For every issue you encounter in code, you are likely implementing one of these patterns, but this book gives it a name, and you awareness of that fact.

High Output Management

This book talks through the specifics of management at the highest levels, but gets there by steadily moving up levels of complexity. This, combined with solid analogies, paints a simple to understand picture and gives direction of where to head.

I Heart Logs

Event-driven architectures are likely going to drive the future of architecture design, at least in the intermediate term. Centralizing has advantages, and this book dives deep into them.

Managing Humans

This book approaches Software Management from a different perspective from the others, looking at it more from the perspective of incremental improvement rather than high-level strategies. Both are very helpful.

Programming Pearls

If you have an interest in being the best coder you can be, you have to have familiarity with algorithms. This is the best introduction to why that is that I have found.

Radical Candor

This book provides what in some organizations may be a radical idea: actually saying what you think. This provides benefits for both recipient and deliverant, even if it increases some awkwardness.

Scaling Teams

This book centers on how more people can actually get less work done, and strategies to ensure that does not occur.
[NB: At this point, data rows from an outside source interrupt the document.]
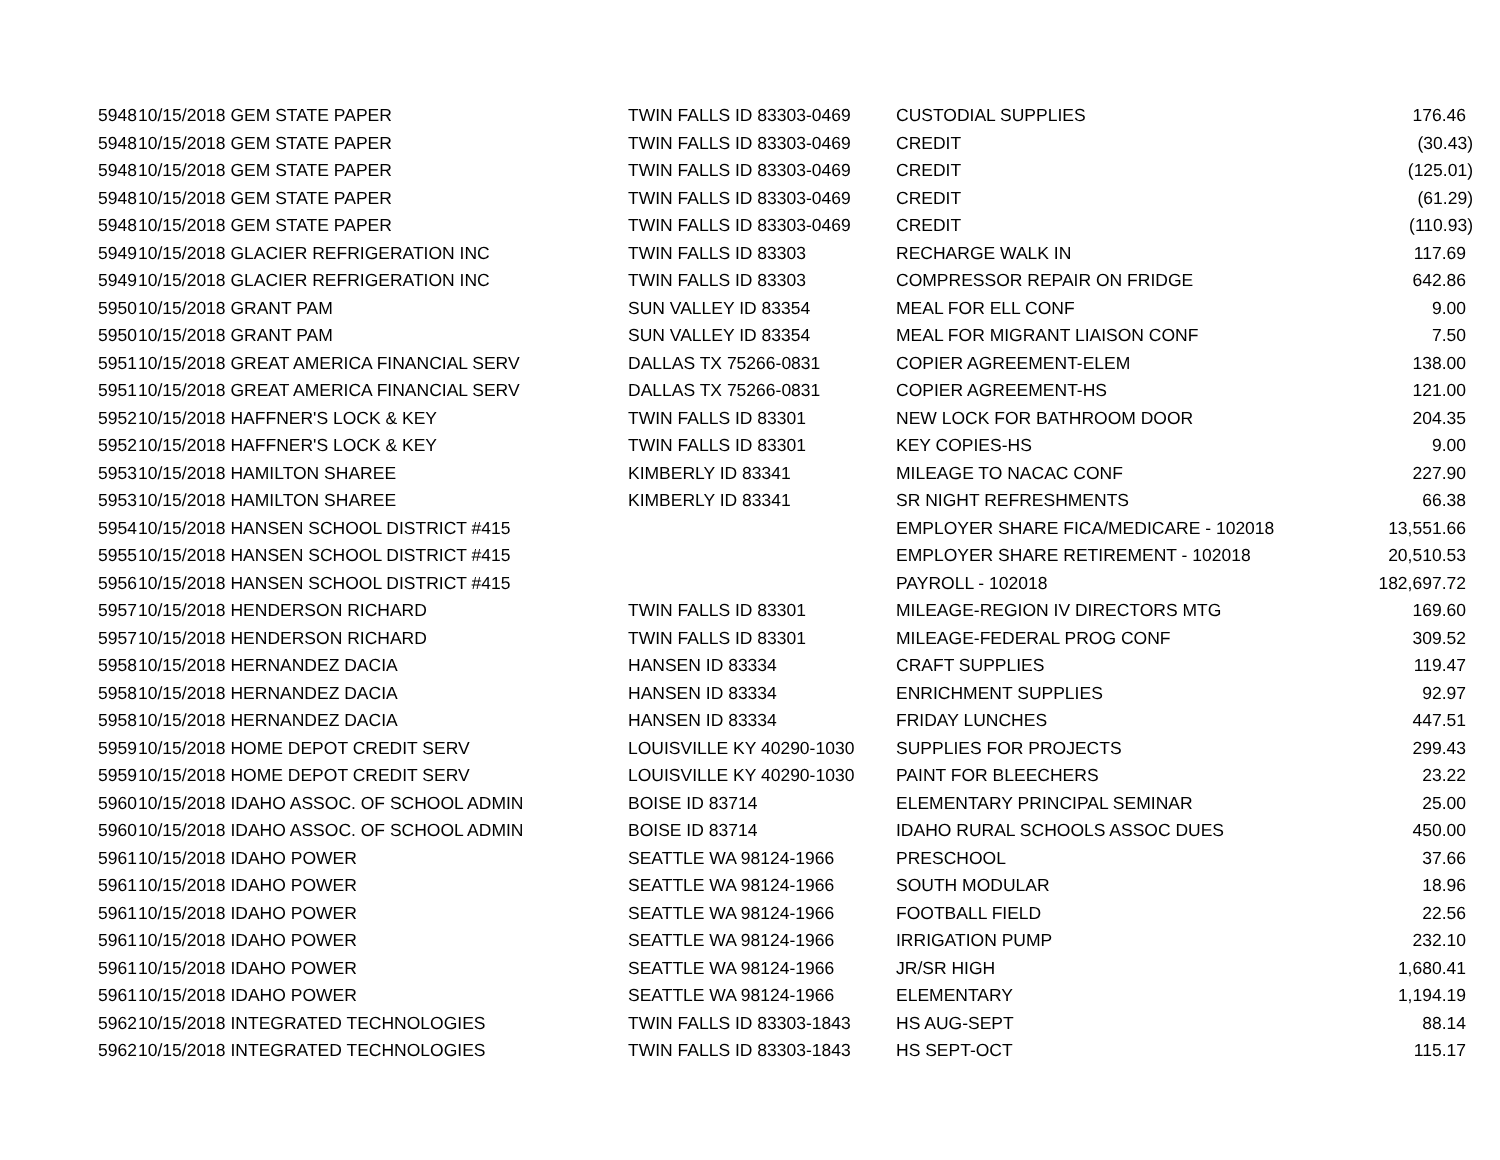| 5948 | 10/15/2018 GEM STATE PAPER | TWIN FALLS ID 83303-0469 | CUSTODIAL SUPPLIES | 176.46 |
| 5948 | 10/15/2018 GEM STATE PAPER | TWIN FALLS ID 83303-0469 | CREDIT | (30.43) |
| 5948 | 10/15/2018 GEM STATE PAPER | TWIN FALLS ID 83303-0469 | CREDIT | (125.01) |
| 5948 | 10/15/2018 GEM STATE PAPER | TWIN FALLS ID 83303-0469 | CREDIT | (61.29) |
| 5948 | 10/15/2018 GEM STATE PAPER | TWIN FALLS ID 83303-0469 | CREDIT | (110.93) |
| 5949 | 10/15/2018 GLACIER REFRIGERATION INC | TWIN FALLS ID 83303 | RECHARGE WALK IN | 117.69 |
| 5949 | 10/15/2018 GLACIER REFRIGERATION INC | TWIN FALLS ID 83303 | COMPRESSOR REPAIR ON FRIDGE | 642.86 |
| 5950 | 10/15/2018 GRANT PAM | SUN VALLEY ID 83354 | MEAL FOR ELL CONF | 9.00 |
| 5950 | 10/15/2018 GRANT PAM | SUN VALLEY ID 83354 | MEAL FOR MIGRANT LIAISON CONF | 7.50 |
| 5951 | 10/15/2018 GREAT AMERICA FINANCIAL SERV | DALLAS TX 75266-0831 | COPIER AGREEMENT-ELEM | 138.00 |
| 5951 | 10/15/2018 GREAT AMERICA FINANCIAL SERV | DALLAS TX 75266-0831 | COPIER AGREEMENT-HS | 121.00 |
| 5952 | 10/15/2018 HAFFNER'S LOCK & KEY | TWIN FALLS ID 83301 | NEW LOCK FOR BATHROOM DOOR | 204.35 |
| 5952 | 10/15/2018 HAFFNER'S LOCK & KEY | TWIN FALLS ID 83301 | KEY COPIES-HS | 9.00 |
| 5953 | 10/15/2018 HAMILTON SHAREE | KIMBERLY ID 83341 | MILEAGE TO NACAC CONF | 227.90 |
| 5953 | 10/15/2018 HAMILTON SHAREE | KIMBERLY ID 83341 | SR NIGHT REFRESHMENTS | 66.38 |
| 5954 | 10/15/2018 HANSEN SCHOOL DISTRICT #415 | | EMPLOYER SHARE FICA/MEDICARE - 102018 | 13,551.66 |
| 5955 | 10/15/2018 HANSEN SCHOOL DISTRICT #415 | | EMPLOYER SHARE RETIREMENT - 102018 | 20,510.53 |
| 5956 | 10/15/2018 HANSEN SCHOOL DISTRICT #415 | | PAYROLL - 102018 | 182,697.72 |
| 5957 | 10/15/2018 HENDERSON RICHARD | TWIN FALLS ID 83301 | MILEAGE-REGION IV DIRECTORS MTG | 169.60 |
| 5957 | 10/15/2018 HENDERSON RICHARD | TWIN FALLS ID 83301 | MILEAGE-FEDERAL PROG CONF | 309.52 |
| 5958 | 10/15/2018 HERNANDEZ DACIA | HANSEN ID 83334 | CRAFT SUPPLIES | 119.47 |
| 5958 | 10/15/2018 HERNANDEZ DACIA | HANSEN ID 83334 | ENRICHMENT SUPPLIES | 92.97 |
| 5958 | 10/15/2018 HERNANDEZ DACIA | HANSEN ID 83334 | FRIDAY LUNCHES | 447.51 |
| 5959 | 10/15/2018 HOME DEPOT CREDIT SERV | LOUISVILLE KY 40290-1030 | SUPPLIES FOR PROJECTS | 299.43 |
| 5959 | 10/15/2018 HOME DEPOT CREDIT SERV | LOUISVILLE KY 40290-1030 | PAINT FOR BLEECHERS | 23.22 |
| 5960 | 10/15/2018 IDAHO ASSOC. OF SCHOOL ADMIN | BOISE ID 83714 | ELEMENTARY PRINCIPAL SEMINAR | 25.00 |
| 5960 | 10/15/2018 IDAHO ASSOC. OF SCHOOL ADMIN | BOISE ID 83714 | IDAHO RURAL SCHOOLS ASSOC DUES | 450.00 |
| 5961 | 10/15/2018 IDAHO POWER | SEATTLE WA 98124-1966 | PRESCHOOL | 37.66 |
| 5961 | 10/15/2018 IDAHO POWER | SEATTLE WA 98124-1966 | SOUTH MODULAR | 18.96 |
| 5961 | 10/15/2018 IDAHO POWER | SEATTLE WA 98124-1966 | FOOTBALL FIELD | 22.56 |
| 5961 | 10/15/2018 IDAHO POWER | SEATTLE WA 98124-1966 | IRRIGATION PUMP | 232.10 |
| 5961 | 10/15/2018 IDAHO POWER | SEATTLE WA 98124-1966 | JR/SR HIGH | 1,680.41 |
| 5961 | 10/15/2018 IDAHO POWER | SEATTLE WA 98124-1966 | ELEMENTARY | 1,194.19 |
| 5962 | 10/15/2018 INTEGRATED TECHNOLOGIES | TWIN FALLS ID 83303-1843 | HS AUG-SEPT | 88.14 |
| 5962 | 10/15/2018 INTEGRATED TECHNOLOGIES | TWIN FALLS ID 83303-1843 | HS SEPT-OCT | 115.17 |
The Hard Things About Hard Things

This book does a decent job at putting what is typically under wraps on display: building a business is hard and often ugly, meaning that you are almost never choosing a right answer, but the least wrong, and you only know 10% of what is required to make a good decision.

The Manager's Path

This book was extremely helpful in focusing me on what was important in management, and also who I was supposed to be as CTO to all partners, tech and otherwise. This is likely to be true for whatever level you are at as well.

Winning

Jack does a great job of providing a lot of actionable advice in a very easy to understand way. He provides a lot of examples, and a lot of reasons why things are the way they are. I kept feeling like some of his advice wouldn't age well, but he really does a great job of providing timeless advice and even directly addresses that concern frequently.